Some other bumper stickers recently seen on southbound highway 5:
“The good news is that Jesus is coming, the bad news is, Boy is he pissed.”
And
“Save the Delta, Nuke L.A.”
Re: MILLIONS IN MOTION TO PROTECT SOCIAL SECURITY
A double amen to the writer. Don’t listen to lying scum politicians, their vassal nooze, outfits, or other useful idiots of the wealthy that peddle nothing but scare tactics to make us think the “problem” is our creation and that it can only be solved by privatization (destruction). The whole bunch should be dangling from lampposts along Pennsylvania Avenue, from the white castle to the capitol.
Re: ON LINE COMMENT OF THE DAY
Not We’ve, They’ve.
Hey Bruce, an alert about Little Dog’s (mis)behaviors: I got an email yesterday, sent, it says, from Little Dog. (It may have been sent to other AVA subscribers also, but that’s not clear to me.) The message asks that I send him dog treats ASAP, as he asserts he never gets many from his miserly owner—his words, not mine. He said he’d be forever grateful for any treats sent. In a side note, he also disparaged the old scraggly cat that hangs around the place, said the cat actually gets more treats and love than he does.

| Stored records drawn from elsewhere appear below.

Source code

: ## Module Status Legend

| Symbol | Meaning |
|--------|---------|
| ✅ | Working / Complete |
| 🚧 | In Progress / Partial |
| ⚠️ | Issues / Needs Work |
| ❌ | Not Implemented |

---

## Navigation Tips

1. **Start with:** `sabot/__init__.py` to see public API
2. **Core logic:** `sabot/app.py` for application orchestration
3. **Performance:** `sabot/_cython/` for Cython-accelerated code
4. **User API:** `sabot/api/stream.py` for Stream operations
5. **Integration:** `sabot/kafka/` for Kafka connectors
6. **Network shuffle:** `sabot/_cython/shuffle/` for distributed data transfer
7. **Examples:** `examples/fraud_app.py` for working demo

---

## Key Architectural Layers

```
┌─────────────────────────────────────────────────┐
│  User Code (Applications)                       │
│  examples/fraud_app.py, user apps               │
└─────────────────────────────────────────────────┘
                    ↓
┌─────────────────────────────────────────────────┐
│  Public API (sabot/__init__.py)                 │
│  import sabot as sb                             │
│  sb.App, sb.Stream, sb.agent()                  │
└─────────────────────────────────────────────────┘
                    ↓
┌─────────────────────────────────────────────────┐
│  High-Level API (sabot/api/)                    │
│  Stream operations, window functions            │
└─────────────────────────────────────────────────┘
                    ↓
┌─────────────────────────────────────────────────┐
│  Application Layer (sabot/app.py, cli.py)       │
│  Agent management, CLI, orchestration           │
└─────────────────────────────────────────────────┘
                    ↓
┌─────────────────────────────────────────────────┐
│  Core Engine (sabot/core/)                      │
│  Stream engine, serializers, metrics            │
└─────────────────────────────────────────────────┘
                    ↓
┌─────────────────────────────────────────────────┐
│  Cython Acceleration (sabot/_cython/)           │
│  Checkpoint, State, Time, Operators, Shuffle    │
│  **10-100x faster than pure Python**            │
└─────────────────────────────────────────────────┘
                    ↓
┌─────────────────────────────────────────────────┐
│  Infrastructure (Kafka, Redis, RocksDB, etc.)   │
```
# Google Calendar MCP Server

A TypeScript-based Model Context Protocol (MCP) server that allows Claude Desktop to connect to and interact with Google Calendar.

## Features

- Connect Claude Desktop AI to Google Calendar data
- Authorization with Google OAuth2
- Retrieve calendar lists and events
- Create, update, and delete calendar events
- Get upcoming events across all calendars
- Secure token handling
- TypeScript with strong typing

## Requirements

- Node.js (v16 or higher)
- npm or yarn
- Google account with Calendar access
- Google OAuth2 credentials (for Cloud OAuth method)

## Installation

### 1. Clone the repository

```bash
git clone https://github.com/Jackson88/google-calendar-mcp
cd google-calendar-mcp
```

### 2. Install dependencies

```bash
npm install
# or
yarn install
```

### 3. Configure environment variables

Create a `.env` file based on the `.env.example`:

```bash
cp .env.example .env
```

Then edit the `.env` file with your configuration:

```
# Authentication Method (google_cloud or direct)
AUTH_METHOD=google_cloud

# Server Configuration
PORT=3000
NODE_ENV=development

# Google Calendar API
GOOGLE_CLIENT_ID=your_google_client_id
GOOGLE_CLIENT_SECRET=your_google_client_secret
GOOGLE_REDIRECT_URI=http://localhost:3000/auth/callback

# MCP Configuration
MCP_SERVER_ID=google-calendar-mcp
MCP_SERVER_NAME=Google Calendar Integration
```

Thought you needed to know about this– it may be that Little Dog bears closer watching. He may be more skilled—and cunning—than you know. Just to show you what a sucker I can be, I’ve sent a box of Milk Bone treats to the AVA address. I thought there might be a speck of truth in his message that he never gets enough dog treats. Anyway, that’s my true story…
Giants 4 Colorado 3 – the game went 14 innings tied at 13-13, then Spam drove in the winning run at the bottom of the 14th. Cain started in 6 innings gave up 3 ER. /there 6 relief pitchers with the final Gearin the winning pitcher. “Giants’ season done in by dirty dozen (reasons)” With the second-worst record in the National League, it’s time for a self examination by the team. A long and detail analysis by Tim Kawakami in the (San Jose) Mercury News. – A must read for fans of the Giants’.
A’s 6 Astros 4. Manaea won the game and is now 7-4. Healy hit a bases loaded HR and that was the edge.